Aspirar el líquido sobrante e incubar la placa a 37 grados Centígrados durante cinco minutos. Resuspender las células en un mililitro de búfer Facs, y mezclar las células flotantes y adherentes. Centrifugar las células mixtas a 200 veces G durante tres minutos, luego aspirar el sobrenadante y resuspender las células en 50 microlitros de búfer Facs.
Diluir anticuerpos anti-CD34 y anti-CD45 en 50 microlitros de tampón Facs;añadirlos a las células e incubar las células durante una hora a temperatura ambiente en la oscuridad. Luego, lave las células dos veces con PBS, centrifugando a 200 veces G durante tres minutos después de cada lavado. Aspirar el sobrenadante y resuspender las células en 0,5 mililitros de tampón Facs con 0,5 microgramos por mililitro dappy.
Mida la expresión CD34 y CD45 por citometría de flujo. Para recoger las células hematopoyéticas, transfiera el medio de cultivo a un tubo cónico de 15 mililitros. Recoger las células restantes enjuagando suavemente el pozo dos veces con PBS.

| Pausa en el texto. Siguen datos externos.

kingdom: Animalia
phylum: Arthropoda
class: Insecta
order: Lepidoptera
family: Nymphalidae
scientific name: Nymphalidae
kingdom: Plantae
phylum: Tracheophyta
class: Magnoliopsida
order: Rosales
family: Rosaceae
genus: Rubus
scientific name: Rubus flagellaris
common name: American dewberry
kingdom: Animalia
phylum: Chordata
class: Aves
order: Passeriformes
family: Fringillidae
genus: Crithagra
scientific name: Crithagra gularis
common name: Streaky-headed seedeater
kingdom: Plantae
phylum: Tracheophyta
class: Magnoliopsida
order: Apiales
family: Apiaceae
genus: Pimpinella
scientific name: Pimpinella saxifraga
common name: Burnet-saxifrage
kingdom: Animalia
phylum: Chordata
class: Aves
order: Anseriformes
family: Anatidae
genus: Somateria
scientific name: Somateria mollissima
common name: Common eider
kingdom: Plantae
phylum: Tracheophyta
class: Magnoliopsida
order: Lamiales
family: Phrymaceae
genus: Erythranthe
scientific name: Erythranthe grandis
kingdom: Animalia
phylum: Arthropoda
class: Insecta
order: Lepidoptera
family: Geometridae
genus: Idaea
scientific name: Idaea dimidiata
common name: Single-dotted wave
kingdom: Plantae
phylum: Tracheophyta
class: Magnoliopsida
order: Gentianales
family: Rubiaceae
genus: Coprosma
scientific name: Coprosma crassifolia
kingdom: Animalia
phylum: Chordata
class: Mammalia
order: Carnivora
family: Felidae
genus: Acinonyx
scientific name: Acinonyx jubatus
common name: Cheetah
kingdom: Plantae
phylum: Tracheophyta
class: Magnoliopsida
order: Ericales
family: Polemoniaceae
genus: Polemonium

Centrifugar las células a 200 veces G durante tres minutos y luego aspirar el sobrenadante y resuspend en un mililitro de medio EHT. Después de contar las células, agregue 10.000 células a tres mililitros de medios espaciados con metilcelulosa, complementados con antibióticos, y use una jeringa de calibre 16 para mezclar cinco veces. Dispensar toda la suspensión de medios en cada pozo de una placa de seis pozos.
Para mantener las células húmedas, agregue agua o PBS a los pozos vacíos en el plato. Incubar las células durante dos semanas, asegurándose de no molestar el plato ya que las colonias son sensibles al movimiento. Después de dos semanas, contar las colonias bajo un microscopio.
Las células cambian morfológicamente de células endoteliales a hematopoyéticas tras la estimulación con el cóctel hematopoyético. Las colonias de células hematopoyéticas emergen en el cultivo. Las células progenitoras hematopoyéticas expresan CD34 y CD45, por lo que la citometría de flujo se utiliza para confirmar la presencia de colonias celulares hematopoyéticas mediante el análisis de la expresión de CD34 y CD45.
Un ensayo de una unidad formadora de colonias demostró la generación de granulocitos o colonias de macrófagos a partir de células progenitoras hematopoyéticas CD34 positivas y CD45-positivas. Se estimó que el número de colonias era de 38 unidades formadoras de colonias por cada 10.000 células. Los pasos más cruciales son contar los esferoides PSC.
Encontramos que la métrica de superficie es el factor más determinista en la eficiencia de este protocolo. Este procedimiento puede ir seguido de la producción lista para usar de células inergicales, como células y macrófagos de origen natural. Esta plataforma permite a los investigadores explorar factores deterministas clave en el desarrollo hematopoyético humano.